Journal Fodder 365: Daily Doses of Inspiration for the Art Addict



Title: Journal Fodder 365: Daily Doses of Inspiration for the Art Addict

Authors: Eric M. Scott and David R. Modler

Genre: Nonfiction, crafts

Publication: North Light Books, August 2012




My Star Summary: 4 stars out of 5 = I Like It

My Summary Statement:
Focuses on You – Being Your Original Self – With Writing Prompts Too

When I read the title and cover I thought this book would have 365 inspirational tidbits to use, one a day for a year, but that is not the case. Instead this has twelve chapters about topics to journal about. The back cover says this book will lead you on a yearlong journey, so I assume we are to use one chapter with its one theme per month of the year.

The strength of this book is the authors push you to be yourself and to do what is right for you. So, this is not a book telling to create this image (i.e. a queen with wings) by copying the directions onto your journal page. There are no hard and fast rules here. You are told to play with lines and then make the lines YOU want and like with the art material YOU want to use and to go with the flow making this truly your own art journal.

The authors start off with simple materials asking the reader to open up and start journaling instead of focusing on buying this specific product and that craft material that wind up getting expensive. They want you to do the work of journaling (which is an internal thinking process then a writing down of ideas and art making exercise). They do not want you to focus on preparation and stockpiling expensive supplies.
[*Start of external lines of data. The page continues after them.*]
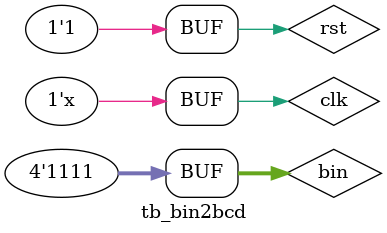
<source format=v>
`timescale 1ns / 1ps


module tb_bin2bcd();

reg clk, rst;
reg[3:0] bin;
wire[7:0] bcd;

bin2bcd tb(.clk(clk), .rst(rst), .bin(bin), .bcd(bcd));

initial begin
    rst=1; clk=0; #10
    bin=0; #10
    bin=1; #10
    bin=2; #10
    bin=3; #10
    bin=4; #10
    bin=5; #10
    bin=6; #10
    bin=7; #10
    bin=8; #10
    bin=9; #10
    bin=10; #10
    bin=11; #10
    bin=12; #10
    bin=13; #10
    bin=14; #10
    bin=15;
end

always #1 clk <= ~clk;
endmodule

</source>
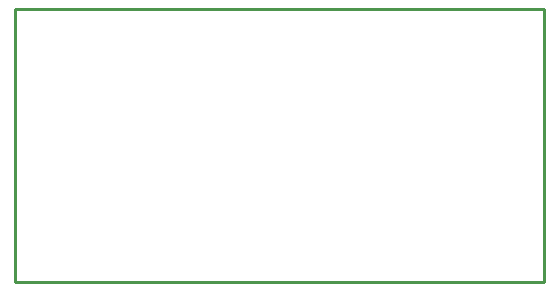
<source format=gko>
G04 Layer: BoardOutline*
G04 EasyEDA v6.4.7, 2020-11-07T10:37:38+03:00*
G04 1389fe0e608b4a92a316d8f3135ec2f9,c683d62568ac4463b913f09dc326db1e,10*
G04 Gerber Generator version 0.2*
G04 Scale: 100 percent, Rotated: No, Reflected: No *
G04 Dimensions in millimeters *
G04 leading zeros omitted , absolute positions ,3 integer and 3 decimal *
%FSLAX33Y33*%
%MOMM*%
G90*
D02*

%ADD10C,0.254000*%
G54D10*
G01X0Y22225D02*
G01X0Y23114D01*
G01X44831Y23114D01*
G01X44831Y0D01*
G01X0Y0D01*
G01X0Y22352D01*

%LPD*%
M00*
M02*

</source>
About everyday bits of paper that come into our lives they write on page 55: “These everyday bits and pieces art part of your individual experience and help tell your story. They give significance to an idea, image or concept when integrated into your journal. Reconsider using the fairies, vintage photos, clocks and people with pointy hats that are commonly found in some journals, because those are not your images. Someone else developed the significance and meaning of these, so why adopt someone else’s concept when you have so much of your own to explore.”
Amen! I have felt that way for years! Make your own original art and do in your journal what you want to do! Finally someone said it!

This book is full of writing prompts, which I feel is the bulk of the book. Some topics are: accidents and imperfections, connections and relationships, facing doubts and letting go, and owning your shadow.

To help you envision how the book is laid out: each chapter has a topic with writing prompts. Art techniques are within every chapter (and of course are not married to being used just on those topic’s journal pages). The art techniques are easy and you don’t need a lot of expensive supplies. With that said, since I have been playing with art and crafting for years none of these techniques were new or innovative to me. They may be new to a beginner. Lastly, the book has advice and opinions peppered throughout, such as the quote I shared above.

This is an encouraging book that begs the artist to find themselves and to be themselves in their art journals. Discover who you are, document it in an art journal. Your ordinary life is worthwhile.

I rate this book 4 stars = I Like It. I love the attitude and the outlook and the writing prompts but as a non-newbie I didn’t find any new art techniques and I found the title a bit misleading as I thought it would have 365 art techniques or 365 writing prompts or 365 of something.

Disclosure: I received a review copy of this book from Amazon.com's Vine program for the purpose of reviewing it on Amazon.com. I was not paid to write this or to blog it. For my blog's full disclosure statement see the link near the top of my blog's sidebar.